Die gesundheitsamtliche Heilpraktiker-Überprüfung: Voraussetzungen, Sinn und Ablauf der Prüfung
Heilpraktiker-Überprüfung und Erlaubnis
Die Ausübung der Heilkunde ohne ärztliche Zulassung bedarf einer amtlichen Erlaubnis. Die formalen Voraussetzungen für eine Erlaubnis, als Heilpraktiker praktizieren zu dürfen, sind das Wenigste: Wohnsitz in Deutschland, Gesundheitszeugnis (d.h. keine Krankheiten, die einer verantwortlichen Berufsausübung im Wege stehen, bspw. keine Suchterkrankung), Führungszeugnis (keine Vorstrafen), abgeschlossene Schulausbildung (Minimum Hauptschule), abgeschlossenes 25. Lebensjahr. Die eigentliche Schwelle ist die gesundheitsamtliche Heilpraktiker-Überprüfung (folgend kurz: Heilpraktikerprüfung), die i.d.R. ebenfalls erst ab dem 25. Lebensjahr abgenommen wird.

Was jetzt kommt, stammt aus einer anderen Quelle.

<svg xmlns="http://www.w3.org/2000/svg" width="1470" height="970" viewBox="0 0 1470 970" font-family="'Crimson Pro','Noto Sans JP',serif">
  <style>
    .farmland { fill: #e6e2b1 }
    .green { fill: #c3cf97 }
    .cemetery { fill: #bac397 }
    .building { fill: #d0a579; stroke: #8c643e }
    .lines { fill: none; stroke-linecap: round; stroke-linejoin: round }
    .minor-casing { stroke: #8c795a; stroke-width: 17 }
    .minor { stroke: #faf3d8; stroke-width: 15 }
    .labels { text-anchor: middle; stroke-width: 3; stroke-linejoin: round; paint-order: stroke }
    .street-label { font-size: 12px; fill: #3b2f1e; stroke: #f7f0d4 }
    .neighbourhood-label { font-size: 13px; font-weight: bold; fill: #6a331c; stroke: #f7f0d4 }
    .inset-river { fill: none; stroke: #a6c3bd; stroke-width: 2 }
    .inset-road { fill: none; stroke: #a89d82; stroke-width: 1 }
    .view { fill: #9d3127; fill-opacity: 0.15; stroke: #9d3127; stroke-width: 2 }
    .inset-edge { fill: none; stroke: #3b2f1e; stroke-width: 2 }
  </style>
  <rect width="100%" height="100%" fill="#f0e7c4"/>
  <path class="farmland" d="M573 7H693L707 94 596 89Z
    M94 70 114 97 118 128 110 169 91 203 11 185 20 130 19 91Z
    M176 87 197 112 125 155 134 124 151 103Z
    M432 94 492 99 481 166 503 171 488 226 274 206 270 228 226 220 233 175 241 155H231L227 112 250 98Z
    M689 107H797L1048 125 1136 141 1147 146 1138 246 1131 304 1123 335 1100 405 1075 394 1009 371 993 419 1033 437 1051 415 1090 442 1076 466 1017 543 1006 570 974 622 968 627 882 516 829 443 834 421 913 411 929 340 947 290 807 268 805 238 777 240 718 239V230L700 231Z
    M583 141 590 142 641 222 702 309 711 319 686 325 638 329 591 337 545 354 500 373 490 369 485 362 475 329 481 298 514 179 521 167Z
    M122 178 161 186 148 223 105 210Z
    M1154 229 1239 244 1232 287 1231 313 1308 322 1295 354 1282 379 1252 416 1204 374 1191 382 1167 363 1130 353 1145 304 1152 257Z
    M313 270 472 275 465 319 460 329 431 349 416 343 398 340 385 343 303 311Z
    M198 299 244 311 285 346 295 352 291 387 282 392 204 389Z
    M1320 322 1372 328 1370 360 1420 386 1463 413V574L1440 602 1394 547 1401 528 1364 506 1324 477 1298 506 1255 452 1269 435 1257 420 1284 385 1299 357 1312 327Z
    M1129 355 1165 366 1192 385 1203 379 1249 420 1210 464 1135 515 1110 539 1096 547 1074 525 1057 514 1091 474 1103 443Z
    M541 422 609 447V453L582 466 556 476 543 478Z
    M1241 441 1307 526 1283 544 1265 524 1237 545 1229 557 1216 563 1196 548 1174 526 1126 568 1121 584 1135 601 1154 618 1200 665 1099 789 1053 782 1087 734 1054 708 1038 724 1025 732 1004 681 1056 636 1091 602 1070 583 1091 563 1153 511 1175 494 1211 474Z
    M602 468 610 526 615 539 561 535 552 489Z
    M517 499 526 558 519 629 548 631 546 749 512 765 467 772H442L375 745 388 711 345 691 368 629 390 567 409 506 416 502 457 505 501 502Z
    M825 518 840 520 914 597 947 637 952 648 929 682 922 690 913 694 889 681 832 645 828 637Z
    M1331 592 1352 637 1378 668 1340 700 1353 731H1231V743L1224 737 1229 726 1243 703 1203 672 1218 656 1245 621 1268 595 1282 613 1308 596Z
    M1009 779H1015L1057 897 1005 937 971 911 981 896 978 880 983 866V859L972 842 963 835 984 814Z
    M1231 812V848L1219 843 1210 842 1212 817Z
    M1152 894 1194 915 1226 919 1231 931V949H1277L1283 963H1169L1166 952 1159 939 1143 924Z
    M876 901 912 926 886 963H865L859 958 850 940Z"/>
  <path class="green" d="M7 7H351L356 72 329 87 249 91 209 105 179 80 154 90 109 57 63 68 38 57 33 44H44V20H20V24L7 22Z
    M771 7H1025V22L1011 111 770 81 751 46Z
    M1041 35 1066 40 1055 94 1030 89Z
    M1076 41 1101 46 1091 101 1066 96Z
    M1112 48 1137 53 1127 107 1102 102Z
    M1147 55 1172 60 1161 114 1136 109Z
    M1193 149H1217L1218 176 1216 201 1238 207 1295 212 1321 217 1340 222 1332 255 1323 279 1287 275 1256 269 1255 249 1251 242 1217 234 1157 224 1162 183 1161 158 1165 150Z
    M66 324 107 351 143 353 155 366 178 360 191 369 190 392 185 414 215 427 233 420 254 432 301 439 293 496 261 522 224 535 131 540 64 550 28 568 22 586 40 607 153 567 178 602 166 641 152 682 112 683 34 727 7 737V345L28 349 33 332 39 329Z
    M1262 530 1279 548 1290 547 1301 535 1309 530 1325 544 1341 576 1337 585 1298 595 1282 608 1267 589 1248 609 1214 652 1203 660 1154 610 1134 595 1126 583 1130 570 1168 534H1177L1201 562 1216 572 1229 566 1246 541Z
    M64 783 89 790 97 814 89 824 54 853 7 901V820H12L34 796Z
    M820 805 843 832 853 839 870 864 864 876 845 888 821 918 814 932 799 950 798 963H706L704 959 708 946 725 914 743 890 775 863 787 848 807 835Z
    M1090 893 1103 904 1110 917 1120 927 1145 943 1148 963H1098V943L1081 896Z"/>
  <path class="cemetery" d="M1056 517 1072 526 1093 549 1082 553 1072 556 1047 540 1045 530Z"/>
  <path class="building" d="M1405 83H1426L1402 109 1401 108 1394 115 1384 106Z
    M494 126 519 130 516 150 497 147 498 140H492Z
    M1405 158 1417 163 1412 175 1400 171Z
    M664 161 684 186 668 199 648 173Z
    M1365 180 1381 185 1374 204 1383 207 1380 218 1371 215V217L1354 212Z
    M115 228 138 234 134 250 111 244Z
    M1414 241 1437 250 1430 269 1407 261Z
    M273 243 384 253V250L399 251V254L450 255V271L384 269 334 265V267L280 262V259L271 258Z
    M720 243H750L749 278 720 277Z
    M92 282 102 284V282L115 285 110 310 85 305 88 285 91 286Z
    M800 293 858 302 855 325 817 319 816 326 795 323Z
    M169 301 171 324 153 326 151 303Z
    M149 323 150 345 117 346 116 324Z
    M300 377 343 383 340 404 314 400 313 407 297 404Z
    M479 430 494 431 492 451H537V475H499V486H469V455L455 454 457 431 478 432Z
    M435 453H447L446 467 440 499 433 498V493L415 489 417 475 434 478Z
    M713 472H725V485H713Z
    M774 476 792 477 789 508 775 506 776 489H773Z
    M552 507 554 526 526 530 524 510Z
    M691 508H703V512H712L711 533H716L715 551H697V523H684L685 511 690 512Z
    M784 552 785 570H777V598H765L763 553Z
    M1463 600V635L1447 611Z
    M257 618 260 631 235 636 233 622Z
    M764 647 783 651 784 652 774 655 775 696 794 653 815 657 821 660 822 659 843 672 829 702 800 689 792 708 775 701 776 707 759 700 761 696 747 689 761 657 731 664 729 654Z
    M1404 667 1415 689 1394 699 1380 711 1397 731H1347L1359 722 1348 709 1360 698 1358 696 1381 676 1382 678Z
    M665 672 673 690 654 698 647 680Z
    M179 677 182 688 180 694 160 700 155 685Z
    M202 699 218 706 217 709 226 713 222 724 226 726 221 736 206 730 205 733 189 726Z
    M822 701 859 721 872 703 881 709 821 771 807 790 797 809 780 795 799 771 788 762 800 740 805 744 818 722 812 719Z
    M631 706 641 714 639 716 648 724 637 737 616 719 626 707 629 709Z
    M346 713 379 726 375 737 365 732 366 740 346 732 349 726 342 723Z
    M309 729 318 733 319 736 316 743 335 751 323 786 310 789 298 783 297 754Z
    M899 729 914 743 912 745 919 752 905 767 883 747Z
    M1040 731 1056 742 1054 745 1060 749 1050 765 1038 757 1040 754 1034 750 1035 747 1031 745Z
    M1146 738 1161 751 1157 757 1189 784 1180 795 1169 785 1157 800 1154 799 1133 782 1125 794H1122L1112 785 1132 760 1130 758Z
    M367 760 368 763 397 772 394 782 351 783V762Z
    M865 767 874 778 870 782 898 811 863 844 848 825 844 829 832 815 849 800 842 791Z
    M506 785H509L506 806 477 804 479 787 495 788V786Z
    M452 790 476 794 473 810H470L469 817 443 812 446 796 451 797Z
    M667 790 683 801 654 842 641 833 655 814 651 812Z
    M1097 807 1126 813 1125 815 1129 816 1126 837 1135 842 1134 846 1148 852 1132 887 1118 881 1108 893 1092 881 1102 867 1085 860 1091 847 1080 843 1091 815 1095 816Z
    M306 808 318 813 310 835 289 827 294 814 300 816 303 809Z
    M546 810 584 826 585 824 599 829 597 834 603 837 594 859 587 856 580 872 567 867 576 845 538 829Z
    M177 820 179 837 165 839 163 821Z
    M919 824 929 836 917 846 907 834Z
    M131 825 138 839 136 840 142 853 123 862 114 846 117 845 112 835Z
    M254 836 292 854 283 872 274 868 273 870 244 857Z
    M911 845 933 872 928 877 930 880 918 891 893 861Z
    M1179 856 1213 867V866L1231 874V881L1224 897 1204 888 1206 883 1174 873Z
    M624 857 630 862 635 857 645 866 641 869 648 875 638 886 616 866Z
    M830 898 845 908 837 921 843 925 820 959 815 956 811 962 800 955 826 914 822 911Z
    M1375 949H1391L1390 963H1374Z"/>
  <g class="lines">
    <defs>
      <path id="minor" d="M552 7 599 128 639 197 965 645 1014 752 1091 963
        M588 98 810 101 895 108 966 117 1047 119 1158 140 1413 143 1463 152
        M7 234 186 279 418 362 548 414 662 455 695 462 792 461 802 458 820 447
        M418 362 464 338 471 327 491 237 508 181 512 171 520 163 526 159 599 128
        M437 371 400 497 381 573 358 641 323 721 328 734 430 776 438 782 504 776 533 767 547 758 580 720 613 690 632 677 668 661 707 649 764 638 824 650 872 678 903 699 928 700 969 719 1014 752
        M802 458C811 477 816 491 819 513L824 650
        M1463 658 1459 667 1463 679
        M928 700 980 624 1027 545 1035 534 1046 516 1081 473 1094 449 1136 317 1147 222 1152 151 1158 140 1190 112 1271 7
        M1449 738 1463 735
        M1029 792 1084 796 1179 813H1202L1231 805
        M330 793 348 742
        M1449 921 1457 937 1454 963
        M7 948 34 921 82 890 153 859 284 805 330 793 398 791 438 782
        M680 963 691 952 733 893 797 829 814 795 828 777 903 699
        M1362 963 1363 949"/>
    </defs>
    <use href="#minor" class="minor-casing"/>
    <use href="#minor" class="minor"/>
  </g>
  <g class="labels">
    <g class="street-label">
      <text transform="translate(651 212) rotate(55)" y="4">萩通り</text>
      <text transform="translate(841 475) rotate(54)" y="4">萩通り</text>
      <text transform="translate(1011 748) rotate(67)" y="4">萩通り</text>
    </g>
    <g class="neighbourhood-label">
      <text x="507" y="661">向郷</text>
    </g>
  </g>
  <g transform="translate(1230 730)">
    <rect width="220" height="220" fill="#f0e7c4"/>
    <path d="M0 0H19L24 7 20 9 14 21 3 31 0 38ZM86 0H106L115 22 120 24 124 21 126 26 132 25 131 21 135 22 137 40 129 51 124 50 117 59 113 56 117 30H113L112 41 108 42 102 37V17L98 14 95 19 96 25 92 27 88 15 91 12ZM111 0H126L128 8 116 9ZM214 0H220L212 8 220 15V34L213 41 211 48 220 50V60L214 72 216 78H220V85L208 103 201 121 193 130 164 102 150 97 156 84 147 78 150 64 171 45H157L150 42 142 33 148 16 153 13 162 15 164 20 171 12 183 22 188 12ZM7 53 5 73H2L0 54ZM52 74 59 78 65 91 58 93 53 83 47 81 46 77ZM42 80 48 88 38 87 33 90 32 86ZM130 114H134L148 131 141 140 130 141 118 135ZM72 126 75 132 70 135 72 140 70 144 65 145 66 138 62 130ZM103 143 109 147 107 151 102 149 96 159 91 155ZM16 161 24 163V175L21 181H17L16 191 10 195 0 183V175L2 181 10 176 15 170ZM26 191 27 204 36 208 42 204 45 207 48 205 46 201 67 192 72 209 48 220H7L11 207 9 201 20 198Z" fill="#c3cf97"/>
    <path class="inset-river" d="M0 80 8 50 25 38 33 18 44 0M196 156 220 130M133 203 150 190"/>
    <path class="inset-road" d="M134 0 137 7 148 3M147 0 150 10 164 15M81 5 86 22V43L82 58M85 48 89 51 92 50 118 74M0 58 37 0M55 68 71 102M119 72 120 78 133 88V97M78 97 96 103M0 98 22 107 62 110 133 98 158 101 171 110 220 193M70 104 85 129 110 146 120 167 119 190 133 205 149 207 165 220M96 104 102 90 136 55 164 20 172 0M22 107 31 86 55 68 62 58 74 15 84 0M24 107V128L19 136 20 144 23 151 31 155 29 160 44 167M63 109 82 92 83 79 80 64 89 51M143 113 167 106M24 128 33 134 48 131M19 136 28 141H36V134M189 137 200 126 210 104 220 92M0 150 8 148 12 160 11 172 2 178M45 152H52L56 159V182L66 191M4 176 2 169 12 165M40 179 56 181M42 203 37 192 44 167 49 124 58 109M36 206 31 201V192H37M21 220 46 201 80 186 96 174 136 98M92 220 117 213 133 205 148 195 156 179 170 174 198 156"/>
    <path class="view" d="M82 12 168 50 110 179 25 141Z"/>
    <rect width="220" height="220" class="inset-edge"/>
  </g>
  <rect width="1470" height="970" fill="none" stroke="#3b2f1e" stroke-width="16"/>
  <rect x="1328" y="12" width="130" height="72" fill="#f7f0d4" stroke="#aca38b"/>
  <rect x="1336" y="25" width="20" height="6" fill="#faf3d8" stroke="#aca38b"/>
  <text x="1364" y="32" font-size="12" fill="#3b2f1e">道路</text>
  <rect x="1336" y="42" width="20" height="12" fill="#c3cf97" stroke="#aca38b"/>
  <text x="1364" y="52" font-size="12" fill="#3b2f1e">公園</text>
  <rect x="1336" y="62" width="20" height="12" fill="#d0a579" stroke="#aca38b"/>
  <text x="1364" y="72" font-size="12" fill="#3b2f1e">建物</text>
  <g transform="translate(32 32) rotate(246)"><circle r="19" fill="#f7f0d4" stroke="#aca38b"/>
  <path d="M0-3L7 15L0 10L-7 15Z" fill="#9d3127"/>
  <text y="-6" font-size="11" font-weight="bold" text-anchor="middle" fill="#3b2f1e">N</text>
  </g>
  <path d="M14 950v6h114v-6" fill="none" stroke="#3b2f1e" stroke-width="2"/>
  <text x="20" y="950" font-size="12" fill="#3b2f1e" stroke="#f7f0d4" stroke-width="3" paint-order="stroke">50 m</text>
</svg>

Eine Heilerlaubnis kann, vor allem wenn das zuständige Gesundheitsamt eine Gefährdung von Patienten sieht, auch wieder entzogen werden.
Heilpraktikerprüfung durch das für den Wohnort zuständige Gesundheitsamt
Die amtliche Prüfung ist anspruchsvoll. Im März 2018 tritt eine neue Richtlinie in Kraft, die spätestens ab Herbst 2018 in den Prüfungen zur Geltung kommt. Mit der neuen Richtlinie werden die Prüfungen insgesamt praxisbezogener, und vor allem der mündliche Teil prüft nun auch Anwendungskompetenzen, nicht nur Wissen. Der Gegenstandskatalog der Prüfung wurde in Karlsruhe dennoch nur geringfügig modifiziert. Am 21.6.18 hatten wir, für letzte Klärungen, ein persönliches Gespräch beim Gesundheitsamt.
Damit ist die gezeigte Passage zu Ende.